What makes transitions ‘transformational’?
In the context of both COVID-19 and the global racial justice movement, there’s energy like never before to listen to the people affected most by the issues, and for them to be represented in decisions and as a central part of diverse leadership. But what are the common features of a successful transition process, and what can we learn from the evidence about them?
This toolkit was originally published as a blog on the Stopping As Success website.
In the context of both COVID-19 and the global racial justice movement, there’s energy like never before to listen to the people affected most by the issues, and for them to be represented in decisions and as a central part of diverse leadership.
The recently published book, What Transformation Takes: Evidence of Responsible INGO Transitions to Locally Led Development Around the World, was produced out of the demand for evidence related to responsible transition processes and the need to listen to people most closely affected by aid. The book was produced by the Stopping As Success consortium, consisting of Peace Direct, CDA Collaborative Learning and Search for Common Ground.

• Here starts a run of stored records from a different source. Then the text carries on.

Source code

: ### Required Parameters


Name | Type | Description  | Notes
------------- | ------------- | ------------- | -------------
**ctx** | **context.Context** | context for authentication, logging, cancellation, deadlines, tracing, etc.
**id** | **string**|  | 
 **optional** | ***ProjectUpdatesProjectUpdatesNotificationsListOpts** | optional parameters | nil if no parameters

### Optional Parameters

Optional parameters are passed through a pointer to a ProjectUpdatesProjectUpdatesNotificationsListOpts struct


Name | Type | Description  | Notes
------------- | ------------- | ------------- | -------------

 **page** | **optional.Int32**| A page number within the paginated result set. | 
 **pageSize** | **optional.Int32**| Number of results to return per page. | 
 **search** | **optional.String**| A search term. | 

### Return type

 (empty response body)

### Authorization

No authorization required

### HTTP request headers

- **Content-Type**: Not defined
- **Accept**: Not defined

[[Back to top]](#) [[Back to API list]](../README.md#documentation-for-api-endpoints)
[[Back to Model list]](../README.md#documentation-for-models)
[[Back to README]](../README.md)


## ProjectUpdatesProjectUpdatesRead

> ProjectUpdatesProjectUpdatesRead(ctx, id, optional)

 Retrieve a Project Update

What does a transformation within responsible transitions look like?
Across the Stopping As Success cases, the ‘recipe for success’ varies with each organization and context. However, common features of a successful transition process are clear: 1) both technical and procedural aspects of transitions are essential and interconnected and 2) dedicated time to plan for and manage relationships among international and local groups makes responsible transitions possible. In short: the ‘how’ matters.
Before the transition
- “How INGOs enter matters just as much as how they leave”. In order to set up a successful transition down the road, partnerships need to start with a joint vision built on trust, solidarity and joint decision making.
- Have a transition planned before you start. If an INGO plans to transition over to local leadership before programming even begins, the overall process will be more locally driven and owned.
During the transition
- Address existing power imbalances. At every step of the process, it’s critical to transfer responsibility, ownership, resources and power to local partners.
- Don’t be afraid to fail. Transitions are messy, complicated, and ever-evolving processes. It’s key to ensure there is room to experiment and try different approaches that are most responsive and adaptive to the local context.
After the transition
Post-transition partnerships are possible. Relationships do not have to end when a formal partnership ends. Allow the relationship to evolve into new forms during and after the transition process that are centered around collaboration and solidarity.
The case studies and practical resources from the SAS program, and their synthesis into the forthcoming What Transformation Takes book, contribute to a growing body of evidence that seeks to understand how the development sector can be authentically led and driven by people working in their own contexts. As an essential piece of the larger development ecosystem, responsible transitions exemplify that stopping as success can be a reality.